IPTV in the U.S. is enjoying a golden age in many ways: AT&T U-verse and Verizon FiOS (News - Alert) have both enjoyed some significant subscriber growth in the past year amidst cord-cutting concerns from cable operators. But next-generation IPTV infrastructure needs to not only enhance an operator’s own video service, but also open it up as a shared or wholesale infrastructure for others. This is not without a host of challenges.


“Clearly, better video services can make a difference even with more limited broadband bandwidth, as is the case with AT&T,” said Cheng Wu, co-founder of Azuki Systems (News - Alert), in a blog. “And more help is on the way with better video compression technologies like High Efficiency Video Coding (HEVC) and enhanced DSL modulation techniques.” 
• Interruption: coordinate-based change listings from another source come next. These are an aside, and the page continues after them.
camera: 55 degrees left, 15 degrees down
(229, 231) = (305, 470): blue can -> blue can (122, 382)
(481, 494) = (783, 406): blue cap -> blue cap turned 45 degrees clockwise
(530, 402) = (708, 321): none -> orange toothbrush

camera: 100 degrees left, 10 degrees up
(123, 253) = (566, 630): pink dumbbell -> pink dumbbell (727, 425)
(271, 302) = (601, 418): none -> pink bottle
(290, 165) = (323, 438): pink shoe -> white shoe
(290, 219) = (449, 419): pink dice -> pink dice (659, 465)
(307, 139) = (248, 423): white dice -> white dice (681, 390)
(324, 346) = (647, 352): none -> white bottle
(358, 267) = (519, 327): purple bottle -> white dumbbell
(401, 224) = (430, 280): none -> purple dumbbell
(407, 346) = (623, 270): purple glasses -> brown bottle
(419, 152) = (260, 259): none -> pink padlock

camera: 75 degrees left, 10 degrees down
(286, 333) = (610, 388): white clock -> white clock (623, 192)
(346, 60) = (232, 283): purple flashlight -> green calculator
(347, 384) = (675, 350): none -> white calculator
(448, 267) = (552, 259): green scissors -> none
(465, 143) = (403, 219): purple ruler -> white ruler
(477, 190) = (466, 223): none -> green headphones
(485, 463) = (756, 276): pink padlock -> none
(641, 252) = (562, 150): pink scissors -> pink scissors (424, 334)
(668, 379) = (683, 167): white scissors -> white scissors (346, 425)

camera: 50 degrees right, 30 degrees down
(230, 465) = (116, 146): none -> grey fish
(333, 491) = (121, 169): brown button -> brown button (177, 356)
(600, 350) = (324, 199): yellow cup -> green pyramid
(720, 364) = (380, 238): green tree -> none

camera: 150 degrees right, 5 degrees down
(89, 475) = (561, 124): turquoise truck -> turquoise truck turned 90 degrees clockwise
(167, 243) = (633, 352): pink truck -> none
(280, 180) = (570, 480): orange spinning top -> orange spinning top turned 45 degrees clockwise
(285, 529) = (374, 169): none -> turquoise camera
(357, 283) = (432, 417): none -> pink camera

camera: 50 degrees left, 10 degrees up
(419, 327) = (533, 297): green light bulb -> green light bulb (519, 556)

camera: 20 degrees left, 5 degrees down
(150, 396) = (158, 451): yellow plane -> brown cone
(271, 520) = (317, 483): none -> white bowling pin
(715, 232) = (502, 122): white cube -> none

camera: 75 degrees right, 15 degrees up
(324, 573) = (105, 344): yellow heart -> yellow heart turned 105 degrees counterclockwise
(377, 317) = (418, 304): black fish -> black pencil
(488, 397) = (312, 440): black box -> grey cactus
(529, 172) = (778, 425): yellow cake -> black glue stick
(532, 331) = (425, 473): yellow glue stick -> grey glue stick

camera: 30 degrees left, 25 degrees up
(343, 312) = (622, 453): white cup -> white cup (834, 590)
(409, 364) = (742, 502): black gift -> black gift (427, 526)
The battleground for next-generation superiority, however, goes beyond just the managed video services that an operator delivers he said.  Being all-IP based for its video services with more advanced video services and faster service rollout have helped the telcos, but cable operators like Comcast (News - Alert) with its X1 and X2 Platforms are closing the gap.

“Note what Amazon has done: Amazon built its cloud infrastructure for its own e-commerce and then opened it up as a public cloud under the brand name EC2,” he said. “Netflix runs over EC2 as an OTT VOD service provider, while Amazon also pushes for its own premium content delivery service. Now you’ve got the picture?”

Building an IPTV (News - Alert) platform to deliver video services is one thing; extending an IPTV platform into a video-optimized network is another, and it takes a giant leap in technology to enable it, Wu noted. MPEG-DASH, the next generation of video codec, helps by standardizing how video payloads can be transported via standard protocols and servers and how policies may be built on top to manage them as network elements. 

However, Wu cautions, there is more work to be done. “As to how to extend this foundation into the next-generation IPTV services that enable Web speed service delivery with agile infrastructure – while embracing user-generated, premium and Internet content under one common user experience – is another level of challenges altogether,” he said.

For one thing, the underlying infrastructure must be cleanly separated from an operator’s own IPTV platform so that it can function as public audio/video (AV) pipes that can be shared. Second, AV resources must be made adaptive to dynamic demands without manual re-provisioning and resource allocation. Last but not least, normalization of AV streams into the infrastructure is key to making the infrastructure sharable.

IPTV providers take note: you may be on top in growth in a saturated TV market, but plan your capital investment cycles now to stay ahead of the technology curve.